Videos

In addition to face-to-face teaching, I regularly create video lectures that are used as part of the first-year writing curriculum at Xavier University. Beyond creating reusable works for the classroom, I also create video-based scholarship. Below is a sample of these works. As part of my online teaching, I have created a library of video lectures and tutorials. These videos are now used in Miami University’s Composition Program courses, in both online and face-to-face contexts, and are included in the Teacher’s Guide, an annual publication designed to aid instructors teaching composition at Miami. In addition, I have used the medium of video to compose and distribute scholarship within the discipline of Composition and Rhetoric, including the video below (Emma’s Notebook) that presents research conducted on women’s 19th century writing, one of my central areas of focus.

Video Scholarship

“Existential Wordplay: Humans, Creativity, and AI Writing Games” is a video/game of writing between humans and AI where presenters both discuss and show different uses of AI writing, experimenting with human and AI responses to existential questions, inviting participants to play the Existential Writing Game. (Originally created for the Marquette Writing Innovation Symosium 2024)

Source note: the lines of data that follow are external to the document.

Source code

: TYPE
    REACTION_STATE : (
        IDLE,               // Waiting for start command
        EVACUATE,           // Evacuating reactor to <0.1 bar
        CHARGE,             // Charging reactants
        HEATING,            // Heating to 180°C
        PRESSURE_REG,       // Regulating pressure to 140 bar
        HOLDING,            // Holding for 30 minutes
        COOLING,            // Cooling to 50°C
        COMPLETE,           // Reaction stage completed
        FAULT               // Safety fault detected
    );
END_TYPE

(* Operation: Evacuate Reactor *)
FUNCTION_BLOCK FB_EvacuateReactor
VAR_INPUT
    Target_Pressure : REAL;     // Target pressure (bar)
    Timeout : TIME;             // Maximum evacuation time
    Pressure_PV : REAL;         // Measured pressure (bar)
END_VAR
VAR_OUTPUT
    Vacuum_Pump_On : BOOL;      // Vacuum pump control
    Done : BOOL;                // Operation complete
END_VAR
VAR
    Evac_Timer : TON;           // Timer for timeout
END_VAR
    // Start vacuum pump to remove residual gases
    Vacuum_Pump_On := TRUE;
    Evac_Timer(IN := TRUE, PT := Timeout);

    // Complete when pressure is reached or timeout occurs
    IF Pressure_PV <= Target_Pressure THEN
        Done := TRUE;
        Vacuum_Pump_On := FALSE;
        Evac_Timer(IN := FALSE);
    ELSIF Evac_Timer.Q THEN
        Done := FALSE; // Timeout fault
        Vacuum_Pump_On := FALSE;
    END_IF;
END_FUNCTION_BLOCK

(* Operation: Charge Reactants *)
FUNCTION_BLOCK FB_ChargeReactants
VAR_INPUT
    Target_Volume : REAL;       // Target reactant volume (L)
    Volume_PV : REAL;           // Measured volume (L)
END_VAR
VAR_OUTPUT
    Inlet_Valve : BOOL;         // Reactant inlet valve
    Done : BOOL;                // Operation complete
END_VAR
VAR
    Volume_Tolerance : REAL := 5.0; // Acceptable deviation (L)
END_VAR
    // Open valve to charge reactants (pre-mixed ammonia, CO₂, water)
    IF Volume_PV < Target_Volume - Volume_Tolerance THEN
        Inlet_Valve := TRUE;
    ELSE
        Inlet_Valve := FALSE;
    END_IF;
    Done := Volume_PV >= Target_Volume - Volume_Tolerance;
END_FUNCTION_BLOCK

“Emma’s Notebook” is the story of my journey to recover the life of Emma Cecelia Stadtmiller, whose notebook from 1888 I found in my grandmother’s attic.

“19th Century Women: Private and Public Spheres” offers an overview of the ways that public sphere theories might be used to understand the movement of 19th century American women from the private sphere of domesticity and family into more public roles within society.

Sample Video Lectures

“Free Speech Rhetoric & Democracy” gives a short overview of the historic roots of free speech, rhetoric, and democracy, showing how they all arose contemporaneously in 4th and 5th century BCE Athens. This video also describes the types of free speech, especially parrhesia — the act of speaking out in risky situations, both historically and in our present day.

“Introduction to Rhetoric: History, Use, and Practice” This video offers an introduction to the history of rhetoric, the major appeals, and how these concepts can be applied to texts in order to understand how they work rhetorically. These appeals working in conjunction with one another are how texts become “persuasive” to their audiences, but because different people may be moved by different appeals, not every text is equally persuasive to all audiences. This video introduction will explain where rhetoric comes from, offer terms to describe how it works, and then demonstrate these concepts in action on various texts.